Mr. Vukadinovich claims that the statute of limitations has run on the breach of contract claim, but Indiana's journeyman's statute would enable Mr. Vukadinovich to pursue his state law claim should this court dismiss it for lack of jurisdiction. That statute provides:
If, after the commencement of an action, the plaintiff fails therein, from any cause except negligence in the prosecution ... a new action may be brought within five (5) years after the determination, and be deemed a continuation of the first, for the purposes herein contemplated.
In Huffman v. Hains, 865 F.2d 920 (7th Cir.1989), the district court dismissed a state malpractice claim after all federal claims had been dismissed, although the plaintiff argued that the limitations period had run on his malpractice claim. The Seventh Circuit affirmed, stating that: "[T]he statute of limitations should not be a concern in this case because Indiana has a savings statute.... The savings statute applies in a case such as this one where a federal court dismisses a state-law claim for lack of subject matter jurisdiction." 865 F.2d at 924. Further, the plaintiff had cited nothing that would indicate that the savings statute would not apply to his case, and the court had no serious doubt that it would. As in Huffman, the savings statute should apply to Mr. Vukadinovich's state law claim, and the court should not retain jurisdiction over that claim if summary judgment is granted as to all federal claims.
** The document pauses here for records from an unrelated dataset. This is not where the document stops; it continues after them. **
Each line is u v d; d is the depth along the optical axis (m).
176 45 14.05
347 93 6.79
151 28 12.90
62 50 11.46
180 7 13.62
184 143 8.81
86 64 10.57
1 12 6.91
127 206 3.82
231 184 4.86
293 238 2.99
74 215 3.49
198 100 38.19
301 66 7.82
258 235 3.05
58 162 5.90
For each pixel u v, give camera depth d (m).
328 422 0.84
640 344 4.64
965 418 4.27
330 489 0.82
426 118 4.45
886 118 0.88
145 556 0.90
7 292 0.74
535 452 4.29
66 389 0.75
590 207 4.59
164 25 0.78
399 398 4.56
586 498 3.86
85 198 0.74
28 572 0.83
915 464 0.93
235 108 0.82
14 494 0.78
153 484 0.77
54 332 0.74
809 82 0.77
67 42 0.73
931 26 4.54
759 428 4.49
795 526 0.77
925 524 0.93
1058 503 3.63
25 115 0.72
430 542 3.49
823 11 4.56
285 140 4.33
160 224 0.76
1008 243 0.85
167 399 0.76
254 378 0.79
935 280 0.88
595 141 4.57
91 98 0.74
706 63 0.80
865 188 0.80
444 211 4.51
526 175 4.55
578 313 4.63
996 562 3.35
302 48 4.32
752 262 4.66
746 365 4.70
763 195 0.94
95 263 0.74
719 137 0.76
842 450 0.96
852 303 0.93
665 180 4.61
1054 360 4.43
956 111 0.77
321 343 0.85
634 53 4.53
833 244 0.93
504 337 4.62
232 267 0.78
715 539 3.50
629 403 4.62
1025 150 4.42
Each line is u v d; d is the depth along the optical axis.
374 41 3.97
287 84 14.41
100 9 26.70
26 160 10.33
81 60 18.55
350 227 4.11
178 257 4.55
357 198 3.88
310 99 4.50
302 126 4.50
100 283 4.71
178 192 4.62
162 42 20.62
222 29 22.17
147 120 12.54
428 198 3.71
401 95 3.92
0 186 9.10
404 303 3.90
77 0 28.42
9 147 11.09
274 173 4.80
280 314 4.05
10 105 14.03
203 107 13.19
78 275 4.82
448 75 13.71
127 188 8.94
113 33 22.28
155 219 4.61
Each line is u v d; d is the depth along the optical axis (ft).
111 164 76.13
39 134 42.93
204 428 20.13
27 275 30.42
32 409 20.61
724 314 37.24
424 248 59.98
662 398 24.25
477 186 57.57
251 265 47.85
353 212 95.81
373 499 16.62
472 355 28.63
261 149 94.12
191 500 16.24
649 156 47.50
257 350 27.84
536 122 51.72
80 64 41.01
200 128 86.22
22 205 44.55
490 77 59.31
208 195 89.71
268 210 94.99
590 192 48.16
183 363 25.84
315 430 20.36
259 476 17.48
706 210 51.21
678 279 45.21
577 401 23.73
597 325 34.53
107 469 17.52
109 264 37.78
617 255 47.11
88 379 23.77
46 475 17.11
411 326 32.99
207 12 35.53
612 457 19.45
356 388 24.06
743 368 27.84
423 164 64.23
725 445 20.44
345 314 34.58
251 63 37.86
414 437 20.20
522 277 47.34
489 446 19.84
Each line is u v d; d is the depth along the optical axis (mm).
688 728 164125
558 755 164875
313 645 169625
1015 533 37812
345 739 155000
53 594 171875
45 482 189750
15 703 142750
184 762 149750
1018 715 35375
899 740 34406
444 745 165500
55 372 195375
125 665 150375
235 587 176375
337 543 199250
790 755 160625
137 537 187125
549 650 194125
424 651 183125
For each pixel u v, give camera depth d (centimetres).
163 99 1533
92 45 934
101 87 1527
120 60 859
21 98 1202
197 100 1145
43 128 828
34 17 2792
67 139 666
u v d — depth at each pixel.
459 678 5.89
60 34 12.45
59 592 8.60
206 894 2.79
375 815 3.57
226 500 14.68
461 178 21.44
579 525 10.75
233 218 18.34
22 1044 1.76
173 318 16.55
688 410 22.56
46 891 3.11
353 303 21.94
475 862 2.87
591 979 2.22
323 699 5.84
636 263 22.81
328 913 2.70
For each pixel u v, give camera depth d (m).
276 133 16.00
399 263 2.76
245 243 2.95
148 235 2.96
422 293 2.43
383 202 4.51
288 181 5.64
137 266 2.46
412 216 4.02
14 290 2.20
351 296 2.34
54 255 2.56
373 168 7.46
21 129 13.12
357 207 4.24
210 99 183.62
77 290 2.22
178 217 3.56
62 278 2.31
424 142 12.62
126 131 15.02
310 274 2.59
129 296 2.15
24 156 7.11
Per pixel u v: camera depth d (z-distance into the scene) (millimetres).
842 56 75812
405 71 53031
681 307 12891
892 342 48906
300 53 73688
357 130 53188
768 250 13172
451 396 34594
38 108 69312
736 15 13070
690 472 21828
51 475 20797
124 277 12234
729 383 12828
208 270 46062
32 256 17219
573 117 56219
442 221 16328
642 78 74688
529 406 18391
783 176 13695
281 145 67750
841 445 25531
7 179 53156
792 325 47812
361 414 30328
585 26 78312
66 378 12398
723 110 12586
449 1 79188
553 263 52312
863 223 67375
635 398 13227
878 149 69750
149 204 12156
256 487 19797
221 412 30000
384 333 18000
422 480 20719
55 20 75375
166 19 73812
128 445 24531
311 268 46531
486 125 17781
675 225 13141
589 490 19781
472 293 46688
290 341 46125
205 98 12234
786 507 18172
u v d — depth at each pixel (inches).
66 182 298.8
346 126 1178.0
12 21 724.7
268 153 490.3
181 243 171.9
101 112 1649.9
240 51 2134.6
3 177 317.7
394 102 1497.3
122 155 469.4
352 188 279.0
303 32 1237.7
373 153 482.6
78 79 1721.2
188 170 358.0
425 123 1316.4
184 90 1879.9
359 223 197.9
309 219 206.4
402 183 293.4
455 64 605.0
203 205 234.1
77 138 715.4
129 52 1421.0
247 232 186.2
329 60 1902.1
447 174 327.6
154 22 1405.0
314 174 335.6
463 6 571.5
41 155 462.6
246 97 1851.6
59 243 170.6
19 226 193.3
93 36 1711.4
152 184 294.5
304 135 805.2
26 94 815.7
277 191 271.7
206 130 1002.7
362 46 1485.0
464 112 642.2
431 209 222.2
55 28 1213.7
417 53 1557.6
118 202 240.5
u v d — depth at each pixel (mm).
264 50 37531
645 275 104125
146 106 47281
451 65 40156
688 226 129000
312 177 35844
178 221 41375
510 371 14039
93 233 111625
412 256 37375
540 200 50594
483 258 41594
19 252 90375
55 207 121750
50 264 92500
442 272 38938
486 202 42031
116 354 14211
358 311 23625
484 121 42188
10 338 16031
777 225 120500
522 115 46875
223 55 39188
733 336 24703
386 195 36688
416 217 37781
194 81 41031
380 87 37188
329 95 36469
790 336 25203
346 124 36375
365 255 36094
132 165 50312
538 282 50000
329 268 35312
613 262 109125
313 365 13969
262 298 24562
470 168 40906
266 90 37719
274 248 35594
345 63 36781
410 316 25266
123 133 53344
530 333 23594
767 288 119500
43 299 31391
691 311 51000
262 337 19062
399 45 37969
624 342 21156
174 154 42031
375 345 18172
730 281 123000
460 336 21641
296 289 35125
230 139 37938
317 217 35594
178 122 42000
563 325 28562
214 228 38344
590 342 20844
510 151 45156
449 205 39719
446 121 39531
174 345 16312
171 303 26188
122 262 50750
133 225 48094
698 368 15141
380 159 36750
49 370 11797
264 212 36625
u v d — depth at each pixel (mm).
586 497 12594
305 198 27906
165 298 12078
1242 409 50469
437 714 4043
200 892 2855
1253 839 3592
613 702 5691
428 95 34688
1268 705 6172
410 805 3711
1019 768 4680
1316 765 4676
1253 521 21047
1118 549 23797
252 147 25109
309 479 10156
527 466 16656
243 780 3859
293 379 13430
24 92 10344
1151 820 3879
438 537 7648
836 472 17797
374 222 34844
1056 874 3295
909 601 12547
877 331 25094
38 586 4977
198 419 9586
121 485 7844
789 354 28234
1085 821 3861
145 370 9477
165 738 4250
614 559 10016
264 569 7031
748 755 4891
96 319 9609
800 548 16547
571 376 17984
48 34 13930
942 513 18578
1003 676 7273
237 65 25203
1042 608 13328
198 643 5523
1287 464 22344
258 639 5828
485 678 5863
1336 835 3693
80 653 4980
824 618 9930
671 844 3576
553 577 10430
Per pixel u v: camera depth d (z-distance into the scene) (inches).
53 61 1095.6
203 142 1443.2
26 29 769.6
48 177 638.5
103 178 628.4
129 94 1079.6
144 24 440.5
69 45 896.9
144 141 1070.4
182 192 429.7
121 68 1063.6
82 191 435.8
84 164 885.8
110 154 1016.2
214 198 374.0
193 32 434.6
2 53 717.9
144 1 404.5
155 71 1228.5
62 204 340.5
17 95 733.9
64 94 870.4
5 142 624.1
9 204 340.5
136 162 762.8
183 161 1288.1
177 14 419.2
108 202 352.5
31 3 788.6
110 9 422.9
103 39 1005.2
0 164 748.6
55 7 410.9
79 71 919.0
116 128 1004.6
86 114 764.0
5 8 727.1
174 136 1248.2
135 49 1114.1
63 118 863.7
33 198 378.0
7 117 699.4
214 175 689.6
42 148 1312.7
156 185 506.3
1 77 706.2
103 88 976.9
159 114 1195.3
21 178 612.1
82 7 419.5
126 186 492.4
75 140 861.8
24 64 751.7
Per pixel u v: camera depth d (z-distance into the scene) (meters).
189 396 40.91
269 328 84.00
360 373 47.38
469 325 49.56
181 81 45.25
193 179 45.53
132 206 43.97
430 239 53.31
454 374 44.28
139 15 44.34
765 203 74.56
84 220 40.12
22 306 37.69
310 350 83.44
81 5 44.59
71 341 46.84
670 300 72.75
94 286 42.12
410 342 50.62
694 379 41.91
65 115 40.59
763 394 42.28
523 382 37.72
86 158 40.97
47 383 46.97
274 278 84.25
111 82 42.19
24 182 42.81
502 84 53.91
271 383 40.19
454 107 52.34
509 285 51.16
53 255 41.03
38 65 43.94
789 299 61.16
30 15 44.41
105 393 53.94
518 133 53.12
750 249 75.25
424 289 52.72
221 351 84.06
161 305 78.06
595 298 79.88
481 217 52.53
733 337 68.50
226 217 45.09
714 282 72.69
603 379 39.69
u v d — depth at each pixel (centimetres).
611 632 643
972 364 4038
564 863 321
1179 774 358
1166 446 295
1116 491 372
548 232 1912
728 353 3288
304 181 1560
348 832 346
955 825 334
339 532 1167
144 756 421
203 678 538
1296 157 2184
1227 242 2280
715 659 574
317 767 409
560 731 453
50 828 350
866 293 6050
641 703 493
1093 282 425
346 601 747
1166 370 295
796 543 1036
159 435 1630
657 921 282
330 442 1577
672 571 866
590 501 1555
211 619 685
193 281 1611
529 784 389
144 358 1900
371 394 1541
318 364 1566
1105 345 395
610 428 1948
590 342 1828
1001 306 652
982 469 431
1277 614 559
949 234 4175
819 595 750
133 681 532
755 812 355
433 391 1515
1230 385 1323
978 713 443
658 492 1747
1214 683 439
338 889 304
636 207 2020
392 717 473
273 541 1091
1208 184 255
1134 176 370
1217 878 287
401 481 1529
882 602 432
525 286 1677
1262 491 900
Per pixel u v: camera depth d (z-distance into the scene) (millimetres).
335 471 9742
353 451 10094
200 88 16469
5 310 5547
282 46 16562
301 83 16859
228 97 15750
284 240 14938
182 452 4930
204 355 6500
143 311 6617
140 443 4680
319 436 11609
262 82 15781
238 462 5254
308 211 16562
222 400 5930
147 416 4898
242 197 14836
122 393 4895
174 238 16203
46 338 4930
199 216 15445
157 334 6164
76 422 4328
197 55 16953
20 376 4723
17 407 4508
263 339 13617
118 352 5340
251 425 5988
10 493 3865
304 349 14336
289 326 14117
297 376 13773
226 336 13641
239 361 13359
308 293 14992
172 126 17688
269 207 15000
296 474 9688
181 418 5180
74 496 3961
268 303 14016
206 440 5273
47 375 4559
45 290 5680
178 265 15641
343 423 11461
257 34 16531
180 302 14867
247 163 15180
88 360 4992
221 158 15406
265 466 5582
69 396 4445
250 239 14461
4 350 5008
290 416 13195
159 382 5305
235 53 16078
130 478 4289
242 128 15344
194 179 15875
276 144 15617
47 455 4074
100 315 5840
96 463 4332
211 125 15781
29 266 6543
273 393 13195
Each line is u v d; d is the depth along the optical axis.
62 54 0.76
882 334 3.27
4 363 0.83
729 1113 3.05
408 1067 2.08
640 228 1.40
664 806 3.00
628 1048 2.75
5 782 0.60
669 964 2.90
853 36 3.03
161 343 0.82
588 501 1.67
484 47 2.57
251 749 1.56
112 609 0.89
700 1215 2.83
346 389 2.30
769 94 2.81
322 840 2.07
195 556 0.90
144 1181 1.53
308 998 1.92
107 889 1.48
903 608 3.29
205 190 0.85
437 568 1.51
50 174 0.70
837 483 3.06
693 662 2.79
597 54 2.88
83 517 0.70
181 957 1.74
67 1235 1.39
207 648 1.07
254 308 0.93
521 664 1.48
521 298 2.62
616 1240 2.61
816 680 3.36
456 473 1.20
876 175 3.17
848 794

The court already has determined that summary judgment is proper as to each of the plaintiff's federal claims. Therefore, jurisdiction should not be exercised over the pendent state law contract claim or over any remaining state law defamation claim.
For the foregoing reasons, the court hereby:
(1) GRANTS the defendants' motion to strike the plaintiff's exhibits;
(2) DENIES the plaintiff's motion to strike or to respond;
(3) DENIES the defendants' request for oral argument;
(4) GRANTS the defendants' motions for summary judgment on the plaintiff's federal claims; and
(5) DISMISSES the plaintiff's pendent state law claims for want of jurisdiction.